* [Problem description]: Check each line below for the word "aquesta". How many have it? Answer with the number only.
-=-=-
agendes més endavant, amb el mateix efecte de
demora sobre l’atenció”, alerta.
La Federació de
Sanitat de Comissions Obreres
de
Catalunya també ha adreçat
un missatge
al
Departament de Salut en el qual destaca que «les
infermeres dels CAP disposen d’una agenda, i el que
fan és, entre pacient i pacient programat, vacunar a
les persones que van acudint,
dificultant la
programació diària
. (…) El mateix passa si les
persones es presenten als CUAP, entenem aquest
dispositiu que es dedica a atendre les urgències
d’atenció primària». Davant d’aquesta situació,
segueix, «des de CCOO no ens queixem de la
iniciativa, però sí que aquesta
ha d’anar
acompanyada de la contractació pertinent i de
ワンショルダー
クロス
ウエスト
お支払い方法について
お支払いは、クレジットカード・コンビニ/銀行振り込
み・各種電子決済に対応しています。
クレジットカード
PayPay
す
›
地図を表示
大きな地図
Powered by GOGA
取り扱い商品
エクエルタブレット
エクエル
-=-=-
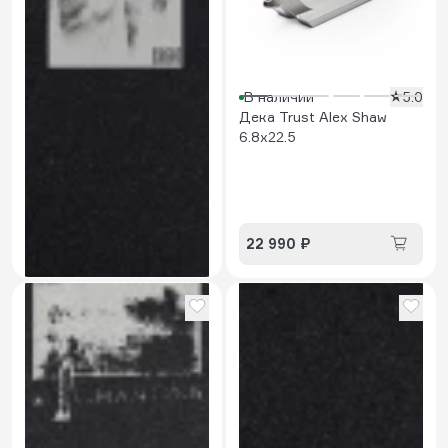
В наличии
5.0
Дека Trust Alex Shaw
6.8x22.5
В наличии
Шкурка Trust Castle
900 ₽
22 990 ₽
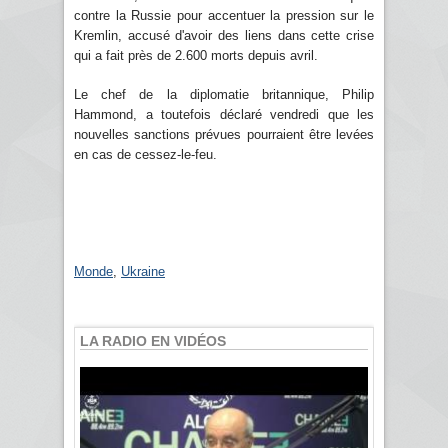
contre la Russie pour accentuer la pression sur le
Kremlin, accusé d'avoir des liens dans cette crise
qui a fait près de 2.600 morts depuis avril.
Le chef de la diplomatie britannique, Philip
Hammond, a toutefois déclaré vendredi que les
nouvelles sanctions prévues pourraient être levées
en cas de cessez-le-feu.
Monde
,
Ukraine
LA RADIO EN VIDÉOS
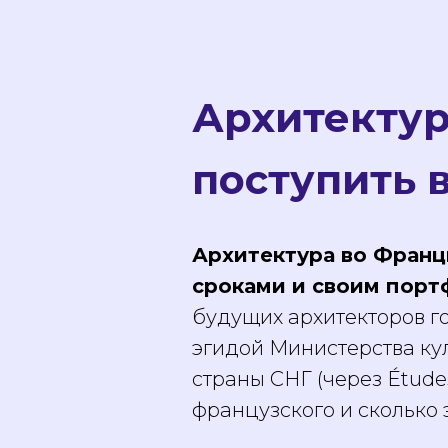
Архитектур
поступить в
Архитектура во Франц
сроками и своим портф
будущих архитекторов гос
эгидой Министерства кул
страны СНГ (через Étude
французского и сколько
-=-=-
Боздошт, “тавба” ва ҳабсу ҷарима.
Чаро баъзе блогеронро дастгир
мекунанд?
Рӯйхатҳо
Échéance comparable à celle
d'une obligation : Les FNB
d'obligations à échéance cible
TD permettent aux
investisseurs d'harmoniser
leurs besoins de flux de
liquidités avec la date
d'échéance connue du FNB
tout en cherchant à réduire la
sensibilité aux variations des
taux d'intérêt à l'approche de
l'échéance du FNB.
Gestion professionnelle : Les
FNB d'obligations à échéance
-=-=-
* [Answer to this task]: 2